The following is a list of reasons often people don't believe in certain things. It's not every reason that there could ever be, but they all exist in real life.

People don't have a lot of personal experience. This one is the backbone of pretty much any plausible mass denial scenario. The more people have personally experienced something and can recognize it for what it is, the less plausible it is that people would disbelieve in it, especially on a large scale. For example, there's no doubt that birds exist because we often see birds on a regular basis. Similarly, while not everyone has personally had braces, plenty of people know of someone who did and there's enough general awareness of braces that nobody really doubts their existence. On the other hand, not everyone has personally seen a fossil in a rock, making it easy for some people to say that all fossils are just faked.

They can easily rationalize it as something else. It's easy enough for someone to rationalize away one person's report of a strange monster lurking around as a hallucination or a grab for attention. It's also easy enough to rationalize multiple witnesses as being caught up in a mass panic that's making them mistake something ordinary for something extraordinary. Likewise, a few videos can be dismissed as student film projects. However, it's a whole other story when dozens of photos start popping up from a number of different sources and when people can actually bring in samples of the creature for analysis and different laboratories can independently confirm that these samples don't come from any known creature.

People don't trust the source. For example, a group of people who believe that all scientists are colluding on some sinister scheme might not believe scientists when they all agree that hair and skin samples sent in by people for testing all come from an unknown creature. Instead, they might rationalize that the scientists are making the whole thing up to spread mass panic or to cover something up. For another example, people might disbelieve anything claimed or stated by a member of a demographic that they consider sinister and/or intellectually deficient. (In real life, this kind of thing often leads to members of marginalized groups being brushed off and ignored when they claim to be suffering from discriminatory action or from various other ills.)

Hoaxes, frauds, and/or false positives are known to happen. The Boy Who Cried Wolf must never be forgotten here. In a world where most people claiming to have magic powers turn out to be charlatans, one can't really blame people for not believing that the real thing has finally come along. If it's easy and common for people to fake realistic-looking pictures of strange monsters, no one should be surprised when people are skeptical when someone finally turns up with a genuine, unedited photo of the real thing. If people's claims of meeting some fantastic creature usually tend to unravel when examined closely, then people will naturally get into the habit of presuming these stories false until reliably proven otherwise.

People are ideologically motivated to disbelieve it. If it's part of or connected to someone's belief system, then it will encounter strong resistance. For example, if someone is wholly convicted in a belief system that says human brains are made of cabbage, this person is hardly going to just up and believe someone who says something contrary. This person might even rationalize diagrams that show the human brain not being made out of cabbage as a presumptuous guess made by ignorant people who just don't want to believe in the truth, and might rationalize actual photos or videos of human brains as part of a sinister, desperate conspiracy to keep people away from the truth.

Collected data:
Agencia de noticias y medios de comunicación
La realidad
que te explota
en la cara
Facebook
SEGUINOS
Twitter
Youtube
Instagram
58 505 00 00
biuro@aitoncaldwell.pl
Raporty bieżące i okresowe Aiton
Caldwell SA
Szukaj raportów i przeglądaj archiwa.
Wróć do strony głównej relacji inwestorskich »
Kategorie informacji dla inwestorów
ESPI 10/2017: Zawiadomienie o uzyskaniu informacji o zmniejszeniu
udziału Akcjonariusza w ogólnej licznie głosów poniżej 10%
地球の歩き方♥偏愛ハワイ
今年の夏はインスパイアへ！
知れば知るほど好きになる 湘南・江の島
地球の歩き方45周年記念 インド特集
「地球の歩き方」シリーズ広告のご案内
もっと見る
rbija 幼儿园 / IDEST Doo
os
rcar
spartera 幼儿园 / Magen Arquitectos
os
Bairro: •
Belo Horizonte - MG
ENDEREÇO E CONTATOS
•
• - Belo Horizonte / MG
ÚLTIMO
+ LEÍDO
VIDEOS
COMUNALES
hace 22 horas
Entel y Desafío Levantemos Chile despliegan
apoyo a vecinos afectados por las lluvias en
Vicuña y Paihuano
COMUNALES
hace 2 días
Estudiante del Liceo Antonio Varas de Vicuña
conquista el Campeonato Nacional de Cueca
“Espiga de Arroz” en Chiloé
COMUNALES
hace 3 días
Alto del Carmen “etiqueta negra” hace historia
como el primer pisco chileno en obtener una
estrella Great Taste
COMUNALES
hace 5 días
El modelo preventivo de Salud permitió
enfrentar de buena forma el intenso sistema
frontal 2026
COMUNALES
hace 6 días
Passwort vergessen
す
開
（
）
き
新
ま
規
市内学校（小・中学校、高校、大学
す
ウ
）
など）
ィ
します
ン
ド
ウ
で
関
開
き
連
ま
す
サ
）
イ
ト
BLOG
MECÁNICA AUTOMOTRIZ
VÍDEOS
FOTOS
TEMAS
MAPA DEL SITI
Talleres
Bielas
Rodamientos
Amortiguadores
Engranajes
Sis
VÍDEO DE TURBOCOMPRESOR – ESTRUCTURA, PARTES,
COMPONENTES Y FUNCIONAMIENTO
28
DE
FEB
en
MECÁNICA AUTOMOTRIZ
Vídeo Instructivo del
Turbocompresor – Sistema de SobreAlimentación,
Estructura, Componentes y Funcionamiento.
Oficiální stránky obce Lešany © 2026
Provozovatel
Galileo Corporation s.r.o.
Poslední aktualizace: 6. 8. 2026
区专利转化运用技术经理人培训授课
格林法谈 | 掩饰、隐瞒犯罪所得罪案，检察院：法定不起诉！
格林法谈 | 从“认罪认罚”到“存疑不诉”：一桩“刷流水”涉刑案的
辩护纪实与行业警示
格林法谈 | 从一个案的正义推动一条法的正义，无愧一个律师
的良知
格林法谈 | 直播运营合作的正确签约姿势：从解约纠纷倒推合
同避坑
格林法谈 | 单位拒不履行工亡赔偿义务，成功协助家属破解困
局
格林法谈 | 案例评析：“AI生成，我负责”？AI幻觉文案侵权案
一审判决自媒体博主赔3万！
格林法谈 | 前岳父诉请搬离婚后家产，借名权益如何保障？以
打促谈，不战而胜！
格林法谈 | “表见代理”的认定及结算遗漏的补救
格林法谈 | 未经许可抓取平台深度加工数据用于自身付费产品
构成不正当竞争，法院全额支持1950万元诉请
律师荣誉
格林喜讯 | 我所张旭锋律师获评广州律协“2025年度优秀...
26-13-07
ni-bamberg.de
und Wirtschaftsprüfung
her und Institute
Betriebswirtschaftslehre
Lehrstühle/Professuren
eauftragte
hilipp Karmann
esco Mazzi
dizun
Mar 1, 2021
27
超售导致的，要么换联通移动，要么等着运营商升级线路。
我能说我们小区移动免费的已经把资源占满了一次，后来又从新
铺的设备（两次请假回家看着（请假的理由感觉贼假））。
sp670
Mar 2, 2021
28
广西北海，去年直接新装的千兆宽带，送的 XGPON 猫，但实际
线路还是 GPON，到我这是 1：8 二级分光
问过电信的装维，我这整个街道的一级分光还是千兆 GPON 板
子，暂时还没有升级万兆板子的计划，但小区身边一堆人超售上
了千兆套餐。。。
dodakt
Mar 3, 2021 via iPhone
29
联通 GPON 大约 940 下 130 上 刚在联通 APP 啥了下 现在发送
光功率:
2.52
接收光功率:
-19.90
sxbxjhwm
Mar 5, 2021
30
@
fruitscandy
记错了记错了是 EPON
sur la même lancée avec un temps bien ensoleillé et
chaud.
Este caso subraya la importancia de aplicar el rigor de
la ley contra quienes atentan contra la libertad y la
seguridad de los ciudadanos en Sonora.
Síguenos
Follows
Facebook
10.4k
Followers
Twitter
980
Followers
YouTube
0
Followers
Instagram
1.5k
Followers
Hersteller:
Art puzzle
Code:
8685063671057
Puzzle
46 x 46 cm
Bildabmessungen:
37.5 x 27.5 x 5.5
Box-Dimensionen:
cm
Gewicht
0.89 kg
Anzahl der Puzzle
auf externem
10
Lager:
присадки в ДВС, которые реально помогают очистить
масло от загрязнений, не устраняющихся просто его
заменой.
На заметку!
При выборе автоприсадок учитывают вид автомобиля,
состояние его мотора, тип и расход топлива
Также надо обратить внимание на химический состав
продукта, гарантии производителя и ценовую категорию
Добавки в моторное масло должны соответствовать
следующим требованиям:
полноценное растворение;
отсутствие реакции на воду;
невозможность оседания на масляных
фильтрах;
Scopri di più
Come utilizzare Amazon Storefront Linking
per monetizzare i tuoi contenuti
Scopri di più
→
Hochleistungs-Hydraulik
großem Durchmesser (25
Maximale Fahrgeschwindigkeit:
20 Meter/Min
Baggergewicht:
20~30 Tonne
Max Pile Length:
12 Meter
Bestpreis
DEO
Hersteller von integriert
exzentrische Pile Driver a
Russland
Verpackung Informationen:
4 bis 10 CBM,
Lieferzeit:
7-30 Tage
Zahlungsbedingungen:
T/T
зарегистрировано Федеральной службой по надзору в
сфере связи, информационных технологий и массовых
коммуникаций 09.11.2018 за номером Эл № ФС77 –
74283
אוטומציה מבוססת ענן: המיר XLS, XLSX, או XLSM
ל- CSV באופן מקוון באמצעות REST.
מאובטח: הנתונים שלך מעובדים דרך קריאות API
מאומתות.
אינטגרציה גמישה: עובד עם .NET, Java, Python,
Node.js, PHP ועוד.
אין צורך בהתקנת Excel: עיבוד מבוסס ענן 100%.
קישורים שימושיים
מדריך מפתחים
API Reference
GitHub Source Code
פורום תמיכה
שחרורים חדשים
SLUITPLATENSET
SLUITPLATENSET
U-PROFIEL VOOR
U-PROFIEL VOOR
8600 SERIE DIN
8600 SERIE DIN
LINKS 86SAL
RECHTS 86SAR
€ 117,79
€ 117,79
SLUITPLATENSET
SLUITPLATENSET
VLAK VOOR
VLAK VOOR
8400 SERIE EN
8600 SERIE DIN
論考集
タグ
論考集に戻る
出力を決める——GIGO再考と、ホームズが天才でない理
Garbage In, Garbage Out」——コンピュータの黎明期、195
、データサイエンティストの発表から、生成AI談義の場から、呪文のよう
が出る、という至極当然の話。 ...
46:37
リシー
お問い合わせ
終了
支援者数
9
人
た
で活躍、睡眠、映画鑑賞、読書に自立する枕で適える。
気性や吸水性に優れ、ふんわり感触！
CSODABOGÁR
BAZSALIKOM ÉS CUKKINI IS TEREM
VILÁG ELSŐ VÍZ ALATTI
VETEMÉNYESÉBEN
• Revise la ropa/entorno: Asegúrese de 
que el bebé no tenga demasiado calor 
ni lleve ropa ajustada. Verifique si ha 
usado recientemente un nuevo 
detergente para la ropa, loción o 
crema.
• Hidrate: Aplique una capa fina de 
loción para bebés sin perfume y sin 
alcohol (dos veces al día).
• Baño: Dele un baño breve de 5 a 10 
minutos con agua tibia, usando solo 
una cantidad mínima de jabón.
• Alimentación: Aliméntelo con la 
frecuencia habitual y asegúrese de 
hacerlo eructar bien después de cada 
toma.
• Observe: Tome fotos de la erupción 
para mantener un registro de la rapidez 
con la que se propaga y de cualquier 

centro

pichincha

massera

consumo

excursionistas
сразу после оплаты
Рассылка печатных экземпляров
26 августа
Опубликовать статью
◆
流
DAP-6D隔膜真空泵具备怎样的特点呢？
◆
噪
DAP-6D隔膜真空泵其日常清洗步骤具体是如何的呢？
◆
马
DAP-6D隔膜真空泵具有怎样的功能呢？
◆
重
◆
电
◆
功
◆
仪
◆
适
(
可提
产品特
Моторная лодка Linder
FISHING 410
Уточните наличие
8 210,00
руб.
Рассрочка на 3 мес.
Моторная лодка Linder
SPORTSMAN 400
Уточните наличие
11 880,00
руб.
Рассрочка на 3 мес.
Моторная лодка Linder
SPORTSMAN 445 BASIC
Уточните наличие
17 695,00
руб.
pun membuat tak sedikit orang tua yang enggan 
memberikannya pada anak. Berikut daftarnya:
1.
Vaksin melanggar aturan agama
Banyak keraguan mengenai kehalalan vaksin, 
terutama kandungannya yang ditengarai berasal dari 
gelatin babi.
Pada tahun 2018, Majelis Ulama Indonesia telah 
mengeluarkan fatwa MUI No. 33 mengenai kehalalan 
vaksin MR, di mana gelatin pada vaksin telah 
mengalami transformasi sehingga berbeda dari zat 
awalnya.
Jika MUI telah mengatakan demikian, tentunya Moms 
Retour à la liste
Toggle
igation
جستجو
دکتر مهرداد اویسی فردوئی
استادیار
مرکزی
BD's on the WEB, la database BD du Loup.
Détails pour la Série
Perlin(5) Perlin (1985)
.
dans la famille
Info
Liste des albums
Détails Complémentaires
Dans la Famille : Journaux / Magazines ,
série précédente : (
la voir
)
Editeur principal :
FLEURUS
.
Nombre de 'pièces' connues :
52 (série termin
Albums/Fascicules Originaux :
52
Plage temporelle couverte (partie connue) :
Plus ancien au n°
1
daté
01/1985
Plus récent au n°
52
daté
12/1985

* [TASK OBJECTIVE]: Quote the passage about why people disbelieve things, from "Hoaxes, frauds, and/or" up to and including "reliably proven otherwise.".

* [YOUR RESPONSE]:
Hoaxes, frauds, and/or false positives are known to happen. The Boy Who Cried Wolf must never be forgotten here. In a world where most people claiming to have magic powers turn out to be charlatans, one can't really blame people for not believing that the real thing has finally come along. If it's easy and common for people to fake realistic-looking pictures of strange monsters, no one should be surprised when people are skeptical when someone finally turns up with a genuine, unedited photo of the real thing. If people's claims of meeting some fantastic creature usually tend to unravel when examined closely, then people will naturally get into the habit of presuming these stories false until reliably proven otherwise.